=== DOCUMENT EXTRACT ===
When Bubblegum Dresses Meet the Body of Christ...
- Justine Wisdom
- Sep 26
- 3 min read
Updated: Sep 27
(And Why Modesty Isn’t Just a Vibe) I was sitting in the pew at Easter Mass as a brand new Catholic, veil on, heart ready to worship the Risen Lord, when something caught my eye...
And listen, I say this with zero judgment and one hundred percent honesty: the woman who walked in was wearing something I would’ve proudly worn ten years ago. A bubblegum-pink tube dress, tight enough to look painted on, short enough to make a napkin look generous.
But here’s what stopped me cold: she wasn’t just there to attend Mass. She was a Eucharistic minister.
I watched her walk up to the sanctuary to distribute the Body of Christ, and my heart ached, not because I was scandalized, but because the sacredness of that moment was being drowned out by the distraction of her outfit. She couldn’t genuflect without risking a wardrobe malfunction in front of the entire church. I actually saw a few men look away, visibly uncomfortable, trying to focus anywhere but where their eyes were being drawn. Honestly? I didn’t blame them. It wasn’t fair, to them, to her, or to Our Lord.
=== RECORDS PROVIDED ===
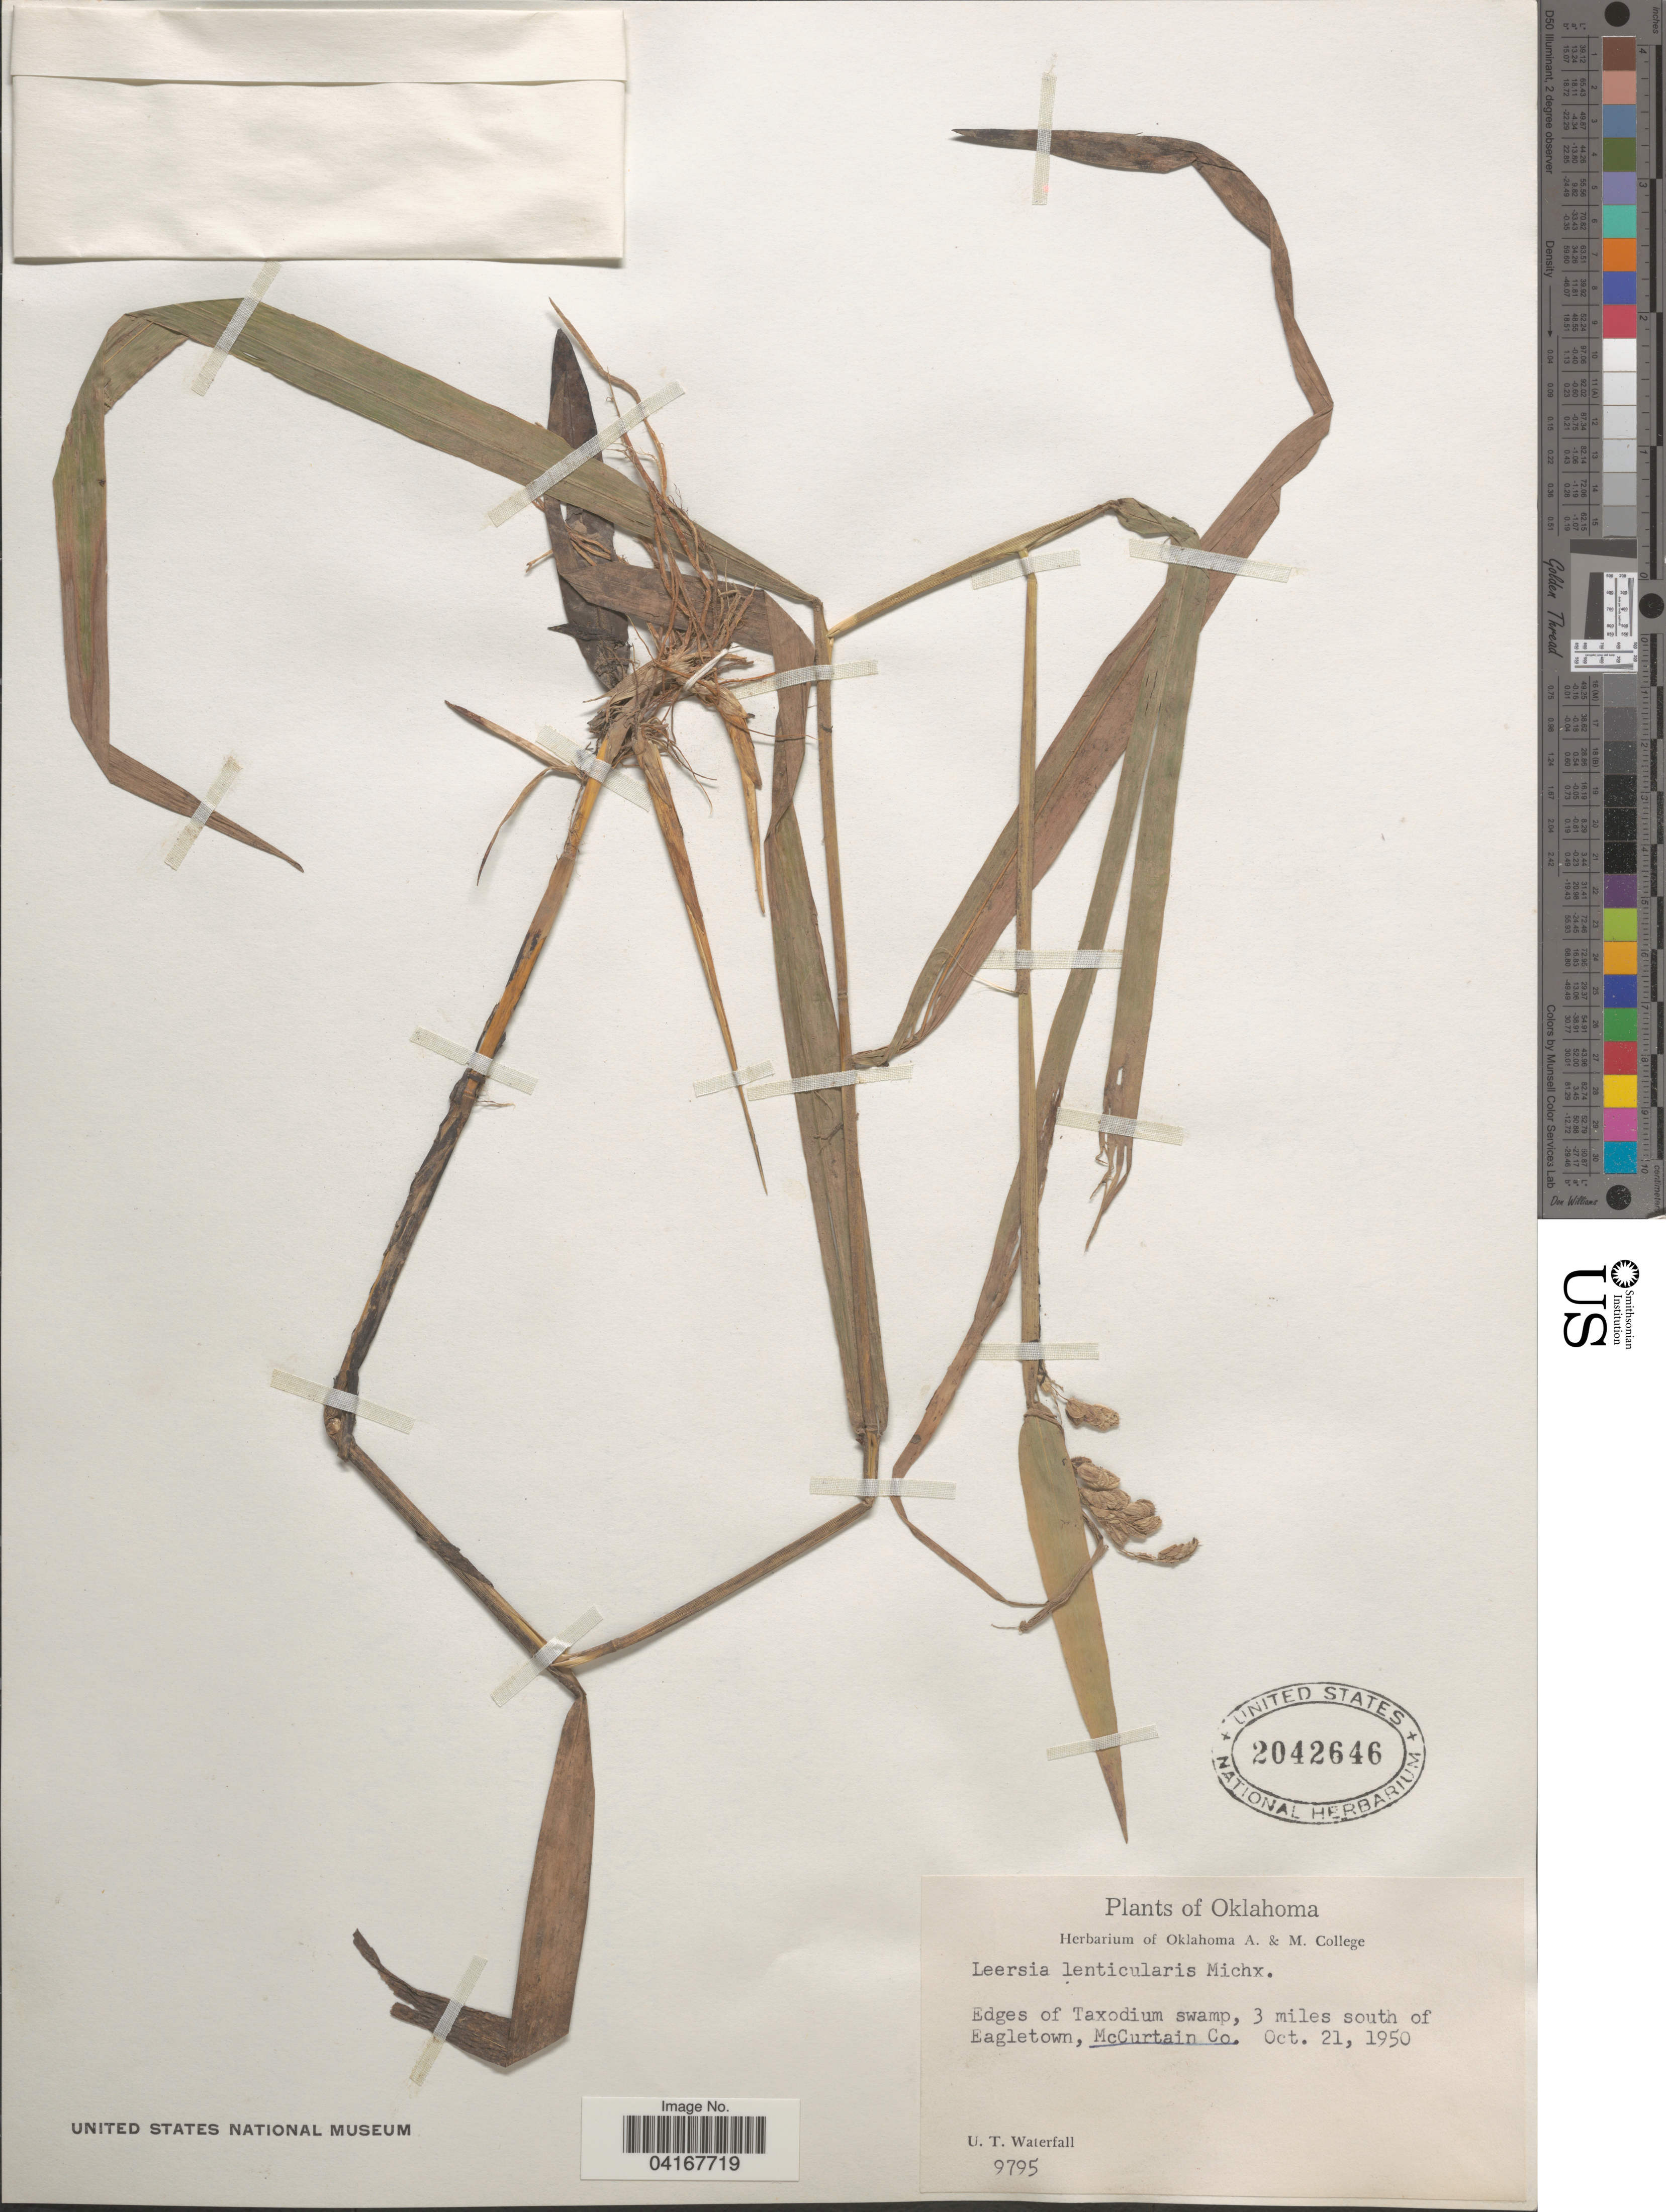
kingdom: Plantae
===
=== RECORDS PROVIDED ===
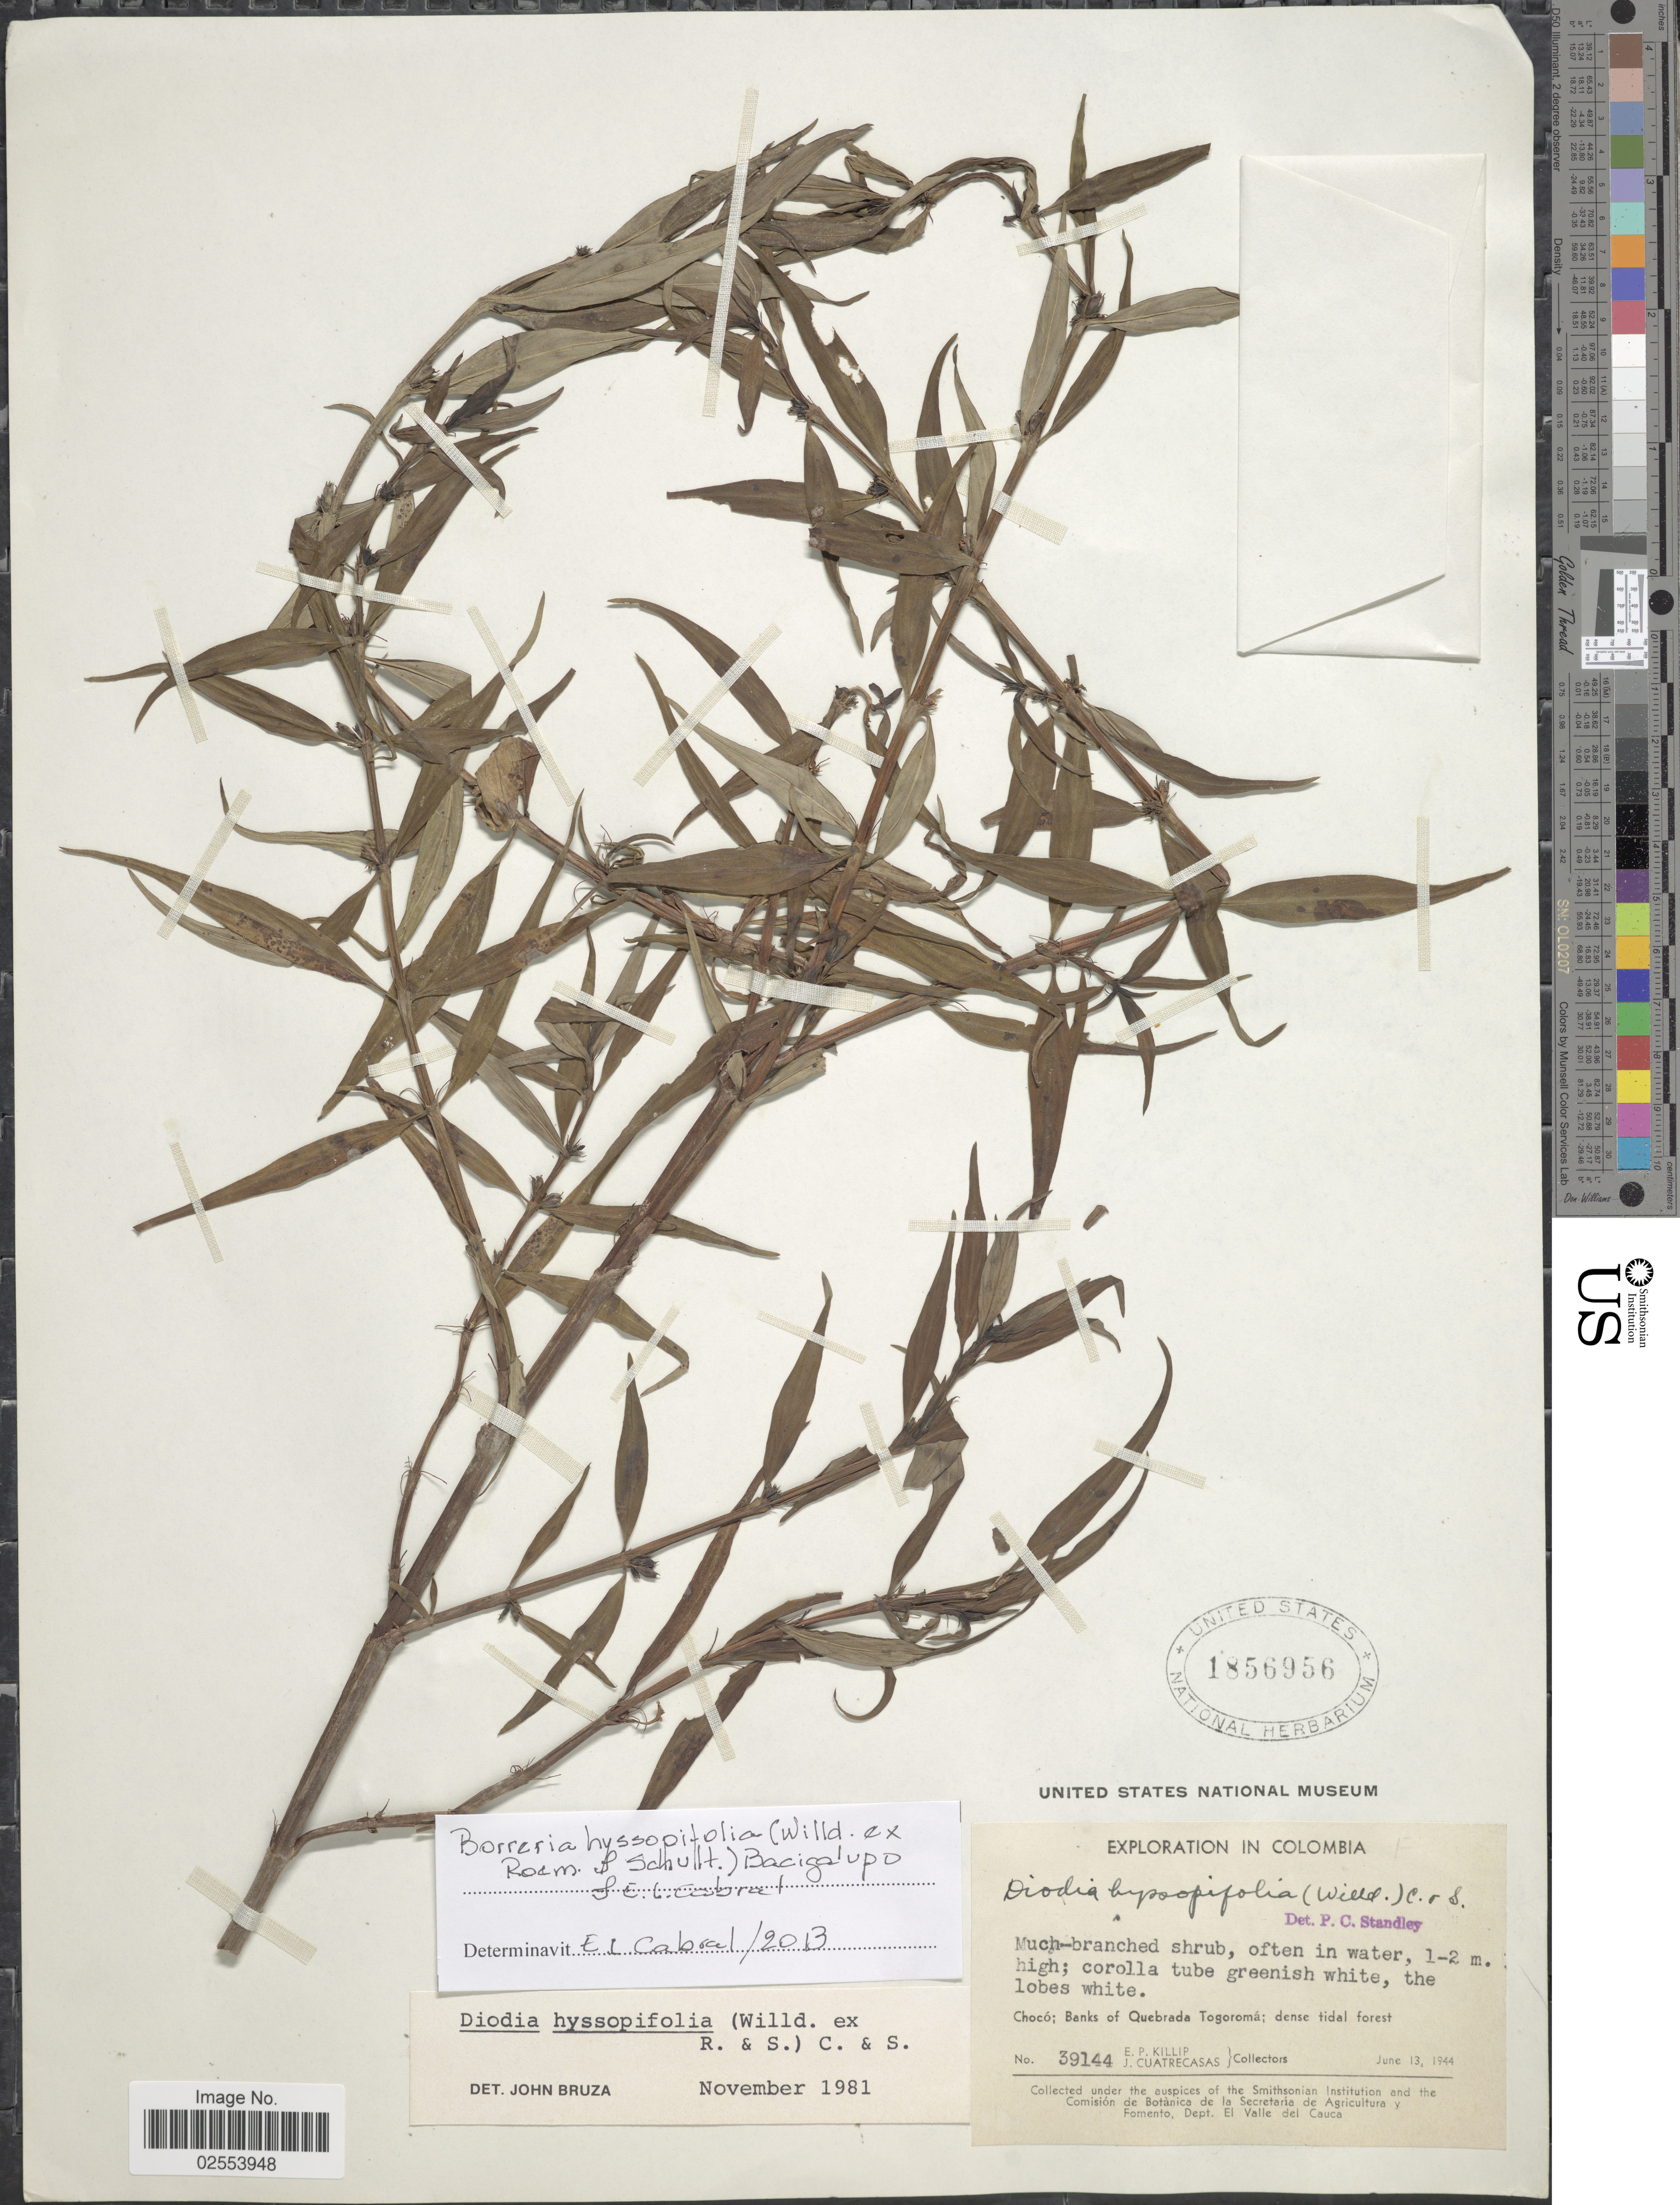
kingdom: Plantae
===
* JOBS
1. List every detail that appears beneath the title of the post on modesty at Mass, before its first paragraph.
2. In the post on modesty at Mass, what role did the woman in the pink dress serve at the Mass?
3. Carry on the post on modesty at Mass from the point where it stops, keeping its voice.
The material is separate from the post on modesty at Mass.

* ANSWERS TO THE TASKS
1.
- Justine Wisdom
- Sep 26
- 3 min read
- Updated: Sep 27

2. She was a Eucharistic minister.

3.
And here’s the thing, I’m not writing this as some pious fashion cop. I’m writing this as someone who used to be her. I came from a world where modesty wasn’t even in my vocabulary. Tight, short, loud, and lace that was my uniform. My old self would’ve told her, “Girl, you look amazing. Flaunt it.” And I would’ve meant it as empowerment.
But then Jesus happened. And trust me, again this is not coming from a place of judgment. I have tattoos, piercings, and probably look more like Wednesday Addams than a church lady. And that’s one of the things I love about the Catholic Church: Come as you are. Come and eat. Come and commune. Jesus would never turn anyone away.
But that’s exactly why this hit me so hard. Because if Jesus welcomes us as we are, shouldn’t we, out of love, want to offer Him our very best?
Encountering Him in the Eucharist changed everything. It wrecked me, in the best way. Suddenly I could see not just who He is, but who I was meant to be. I’m still me, still rocking my unique style, still inked, still alternative but now, I don’t dress to turn heads. I dress to honor Him. Because my body is sacred.
And here’s the truth: our clothes preach. Whether we intend them to or not, they say something. When we stand at the altar, whether as lectors, musicians, altar servers, or Eucharistic ministers, what we wear should amplify the glory of that moment, not distract from it.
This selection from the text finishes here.